The Bill comes to us strengthened from the Commons, in government clauses relating to the effect on children, special measures in family and civil proceedings, cross- examining a witness in person and many other issues. The new role of domestic abuse commissioner for Nicole Jacobs must also be warmly welcomed, and the work of the Joint Committee in 2019 welcomed and acknowledged. However, as noble Lords have said, now is our opportunity to play our part in the Bill, and there are many areas where it needs further fortification.

Having listened to victims themselves and many charities working with victims and perpetrators, outstanding issues for the Bill include the urgent protection of victims who have no access to public funds under our immigration law. Could the Minister update us on the support for migrant victims pilot scheme and its conclusions?

Action is also needed for a new duty on public bodies to deliver community-based support and for public authorities to provide training to support victims. I will support the noble Baroness, Lady Armstrong, in that amendment.

There are also questions of economic and post-separation abuse, the present structure of universal credit access, workplace protection and the Government’s workplace review, as well as the gendered nature of domestic abuse. Charities are calling for an end to the threat of sharing intimate images, as we have heard so strongly from noble Lords. For the creation of a stand-alone offence of non-fatal strangulation or suffocation, I will be supporting the noble Baroness, Lady Newlove. Specialist funding needs to be substantially increased and the all-important prevention work with perpetrators needs to be acknowledged in the Bill.
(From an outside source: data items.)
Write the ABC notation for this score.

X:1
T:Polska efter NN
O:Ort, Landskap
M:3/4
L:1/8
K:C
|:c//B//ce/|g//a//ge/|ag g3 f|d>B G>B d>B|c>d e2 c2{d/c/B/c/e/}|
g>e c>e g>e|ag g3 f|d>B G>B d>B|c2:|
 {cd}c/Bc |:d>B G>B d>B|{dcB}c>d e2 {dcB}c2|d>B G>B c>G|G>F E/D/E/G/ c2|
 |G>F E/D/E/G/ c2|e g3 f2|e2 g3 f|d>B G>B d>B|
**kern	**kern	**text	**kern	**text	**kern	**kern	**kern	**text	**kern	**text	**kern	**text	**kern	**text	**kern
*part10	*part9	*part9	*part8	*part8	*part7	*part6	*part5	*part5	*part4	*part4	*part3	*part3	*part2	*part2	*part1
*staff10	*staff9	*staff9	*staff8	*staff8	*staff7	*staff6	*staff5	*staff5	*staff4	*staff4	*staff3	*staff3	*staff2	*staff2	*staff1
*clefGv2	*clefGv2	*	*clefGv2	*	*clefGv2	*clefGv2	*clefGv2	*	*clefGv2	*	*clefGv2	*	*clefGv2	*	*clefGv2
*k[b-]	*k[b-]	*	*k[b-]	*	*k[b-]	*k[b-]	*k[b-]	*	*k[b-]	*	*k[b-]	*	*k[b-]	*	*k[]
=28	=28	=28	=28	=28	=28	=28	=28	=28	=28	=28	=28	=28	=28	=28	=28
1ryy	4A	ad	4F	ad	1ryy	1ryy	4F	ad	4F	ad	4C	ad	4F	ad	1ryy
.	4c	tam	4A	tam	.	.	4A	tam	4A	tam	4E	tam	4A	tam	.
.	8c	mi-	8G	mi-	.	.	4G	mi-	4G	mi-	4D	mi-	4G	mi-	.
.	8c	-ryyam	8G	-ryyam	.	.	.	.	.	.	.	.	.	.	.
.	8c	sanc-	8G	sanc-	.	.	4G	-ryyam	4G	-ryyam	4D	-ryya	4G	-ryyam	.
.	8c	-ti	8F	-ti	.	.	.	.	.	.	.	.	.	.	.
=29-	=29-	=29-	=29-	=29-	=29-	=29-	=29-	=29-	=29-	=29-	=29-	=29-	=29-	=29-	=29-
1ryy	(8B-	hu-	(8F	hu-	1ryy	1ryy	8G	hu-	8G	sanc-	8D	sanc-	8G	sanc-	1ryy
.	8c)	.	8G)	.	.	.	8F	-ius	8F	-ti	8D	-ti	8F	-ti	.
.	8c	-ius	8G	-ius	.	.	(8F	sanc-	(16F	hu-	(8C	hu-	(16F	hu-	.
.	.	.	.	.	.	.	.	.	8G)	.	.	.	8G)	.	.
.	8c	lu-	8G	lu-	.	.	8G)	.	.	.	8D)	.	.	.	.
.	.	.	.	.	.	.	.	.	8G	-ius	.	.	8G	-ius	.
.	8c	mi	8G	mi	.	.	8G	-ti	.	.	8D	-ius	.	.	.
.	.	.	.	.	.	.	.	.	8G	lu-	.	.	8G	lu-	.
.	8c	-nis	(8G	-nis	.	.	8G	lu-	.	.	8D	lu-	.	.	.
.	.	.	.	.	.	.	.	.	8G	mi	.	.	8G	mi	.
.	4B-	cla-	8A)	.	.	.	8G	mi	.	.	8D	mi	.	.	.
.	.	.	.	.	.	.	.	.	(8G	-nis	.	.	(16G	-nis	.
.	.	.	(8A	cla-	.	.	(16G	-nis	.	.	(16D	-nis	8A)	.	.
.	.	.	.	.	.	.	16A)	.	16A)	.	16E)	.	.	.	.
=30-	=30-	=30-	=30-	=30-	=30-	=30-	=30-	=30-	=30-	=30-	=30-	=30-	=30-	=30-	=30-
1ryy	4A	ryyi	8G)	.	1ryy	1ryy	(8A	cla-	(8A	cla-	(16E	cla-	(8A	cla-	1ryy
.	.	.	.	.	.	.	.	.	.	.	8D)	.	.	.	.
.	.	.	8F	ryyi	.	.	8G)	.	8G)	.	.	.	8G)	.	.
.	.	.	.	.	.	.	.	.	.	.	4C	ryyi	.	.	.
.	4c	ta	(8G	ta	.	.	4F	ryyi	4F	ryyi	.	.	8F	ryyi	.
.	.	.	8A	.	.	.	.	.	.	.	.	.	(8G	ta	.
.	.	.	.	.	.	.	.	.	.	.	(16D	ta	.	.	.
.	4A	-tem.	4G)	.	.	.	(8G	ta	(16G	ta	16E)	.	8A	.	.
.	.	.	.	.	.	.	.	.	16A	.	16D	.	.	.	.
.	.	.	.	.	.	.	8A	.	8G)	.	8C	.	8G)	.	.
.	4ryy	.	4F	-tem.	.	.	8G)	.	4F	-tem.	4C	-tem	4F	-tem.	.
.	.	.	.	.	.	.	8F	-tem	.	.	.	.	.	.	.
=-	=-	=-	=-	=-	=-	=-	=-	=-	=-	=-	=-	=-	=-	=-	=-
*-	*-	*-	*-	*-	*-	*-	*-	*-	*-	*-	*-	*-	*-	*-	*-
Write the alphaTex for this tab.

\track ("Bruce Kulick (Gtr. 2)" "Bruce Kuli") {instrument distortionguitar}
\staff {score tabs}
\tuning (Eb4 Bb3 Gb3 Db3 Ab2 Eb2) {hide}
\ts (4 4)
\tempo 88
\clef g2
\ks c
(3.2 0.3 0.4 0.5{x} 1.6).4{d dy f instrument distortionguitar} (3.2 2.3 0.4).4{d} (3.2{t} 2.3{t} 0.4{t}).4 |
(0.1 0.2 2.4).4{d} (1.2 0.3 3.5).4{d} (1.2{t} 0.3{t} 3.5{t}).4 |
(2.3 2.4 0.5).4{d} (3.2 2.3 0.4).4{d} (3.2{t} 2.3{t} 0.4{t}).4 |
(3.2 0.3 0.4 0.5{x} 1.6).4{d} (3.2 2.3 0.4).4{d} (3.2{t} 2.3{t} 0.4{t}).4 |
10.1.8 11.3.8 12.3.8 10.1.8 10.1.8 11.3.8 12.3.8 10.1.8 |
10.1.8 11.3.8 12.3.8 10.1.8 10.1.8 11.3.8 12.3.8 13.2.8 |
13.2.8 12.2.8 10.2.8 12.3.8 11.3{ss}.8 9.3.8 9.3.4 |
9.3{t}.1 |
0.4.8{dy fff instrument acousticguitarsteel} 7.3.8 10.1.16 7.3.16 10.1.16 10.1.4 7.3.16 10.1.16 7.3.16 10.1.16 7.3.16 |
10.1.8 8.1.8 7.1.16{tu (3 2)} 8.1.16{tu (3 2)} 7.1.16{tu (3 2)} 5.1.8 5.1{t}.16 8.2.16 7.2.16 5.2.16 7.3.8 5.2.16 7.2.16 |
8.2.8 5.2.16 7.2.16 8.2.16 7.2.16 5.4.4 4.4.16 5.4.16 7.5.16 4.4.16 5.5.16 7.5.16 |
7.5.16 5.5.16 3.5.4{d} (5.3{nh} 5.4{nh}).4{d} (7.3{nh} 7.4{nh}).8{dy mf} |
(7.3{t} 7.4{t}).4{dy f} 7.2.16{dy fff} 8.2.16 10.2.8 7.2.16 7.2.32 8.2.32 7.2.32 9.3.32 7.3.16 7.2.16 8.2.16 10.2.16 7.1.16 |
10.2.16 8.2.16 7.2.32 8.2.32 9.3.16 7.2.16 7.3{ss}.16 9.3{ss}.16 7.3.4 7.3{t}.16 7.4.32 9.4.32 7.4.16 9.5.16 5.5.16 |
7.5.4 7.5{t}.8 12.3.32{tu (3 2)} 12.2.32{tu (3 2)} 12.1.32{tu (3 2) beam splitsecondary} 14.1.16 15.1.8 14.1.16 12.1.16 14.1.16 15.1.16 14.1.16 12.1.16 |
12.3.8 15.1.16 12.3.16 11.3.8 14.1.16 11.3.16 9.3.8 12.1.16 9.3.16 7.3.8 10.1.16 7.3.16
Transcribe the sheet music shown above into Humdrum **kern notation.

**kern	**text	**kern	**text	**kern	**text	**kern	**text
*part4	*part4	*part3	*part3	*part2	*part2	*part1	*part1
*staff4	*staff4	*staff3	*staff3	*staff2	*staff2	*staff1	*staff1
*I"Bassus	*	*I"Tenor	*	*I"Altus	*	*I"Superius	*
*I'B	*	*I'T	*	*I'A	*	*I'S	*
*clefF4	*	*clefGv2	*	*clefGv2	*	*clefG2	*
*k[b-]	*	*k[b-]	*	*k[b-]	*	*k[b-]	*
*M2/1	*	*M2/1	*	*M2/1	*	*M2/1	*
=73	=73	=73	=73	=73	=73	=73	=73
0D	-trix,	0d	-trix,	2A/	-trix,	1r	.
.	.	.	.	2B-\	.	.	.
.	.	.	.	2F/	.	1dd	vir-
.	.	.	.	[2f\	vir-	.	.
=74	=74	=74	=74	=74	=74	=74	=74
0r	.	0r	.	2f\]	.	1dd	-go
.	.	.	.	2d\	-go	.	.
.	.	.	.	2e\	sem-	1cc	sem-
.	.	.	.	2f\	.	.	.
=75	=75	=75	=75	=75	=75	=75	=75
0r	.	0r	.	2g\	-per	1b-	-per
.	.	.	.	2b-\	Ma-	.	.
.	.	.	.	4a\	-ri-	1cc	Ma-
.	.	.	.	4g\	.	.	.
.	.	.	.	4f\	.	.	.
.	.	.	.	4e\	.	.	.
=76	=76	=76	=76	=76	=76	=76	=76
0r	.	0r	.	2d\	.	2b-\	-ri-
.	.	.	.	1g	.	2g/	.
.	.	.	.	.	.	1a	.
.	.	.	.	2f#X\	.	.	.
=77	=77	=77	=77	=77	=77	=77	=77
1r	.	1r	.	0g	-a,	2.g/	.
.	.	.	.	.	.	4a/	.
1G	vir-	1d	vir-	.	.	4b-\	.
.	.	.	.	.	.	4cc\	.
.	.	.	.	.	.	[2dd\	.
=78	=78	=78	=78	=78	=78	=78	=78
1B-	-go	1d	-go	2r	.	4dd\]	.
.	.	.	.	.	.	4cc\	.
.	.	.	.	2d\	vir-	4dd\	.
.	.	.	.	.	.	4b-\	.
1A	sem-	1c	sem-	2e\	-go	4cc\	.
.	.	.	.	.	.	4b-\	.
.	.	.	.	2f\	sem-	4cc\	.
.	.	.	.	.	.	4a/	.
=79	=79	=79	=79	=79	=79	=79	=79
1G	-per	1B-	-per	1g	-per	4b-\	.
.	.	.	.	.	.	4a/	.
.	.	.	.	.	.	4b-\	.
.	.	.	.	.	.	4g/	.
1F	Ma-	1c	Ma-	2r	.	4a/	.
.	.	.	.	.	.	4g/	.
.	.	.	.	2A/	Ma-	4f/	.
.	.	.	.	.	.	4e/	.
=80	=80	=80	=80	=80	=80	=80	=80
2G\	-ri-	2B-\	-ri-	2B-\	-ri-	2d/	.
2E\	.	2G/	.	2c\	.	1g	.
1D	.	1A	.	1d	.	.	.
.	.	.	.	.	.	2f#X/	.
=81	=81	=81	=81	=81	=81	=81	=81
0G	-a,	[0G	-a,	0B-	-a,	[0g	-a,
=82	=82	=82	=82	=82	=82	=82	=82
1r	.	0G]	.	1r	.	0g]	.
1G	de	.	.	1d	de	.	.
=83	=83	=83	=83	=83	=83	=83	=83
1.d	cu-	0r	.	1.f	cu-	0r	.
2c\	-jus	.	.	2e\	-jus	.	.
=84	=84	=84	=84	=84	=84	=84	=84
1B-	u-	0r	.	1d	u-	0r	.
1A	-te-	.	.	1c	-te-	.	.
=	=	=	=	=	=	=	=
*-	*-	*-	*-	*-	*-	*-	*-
This Bill, defining domestic abuse in law for the first time as it does, is a demonstrably great step forward for abused women and children. We have the opportunity and means, in this House, to turn that step into a deterministic leap forward. My noble friend Lord Rosser is right: there has been a whiff of the 19th century and a make-do-and-mend culture around our official response to domestic abuse, so we must make our response financially cutting edge and 21st century-compliant to defeat it.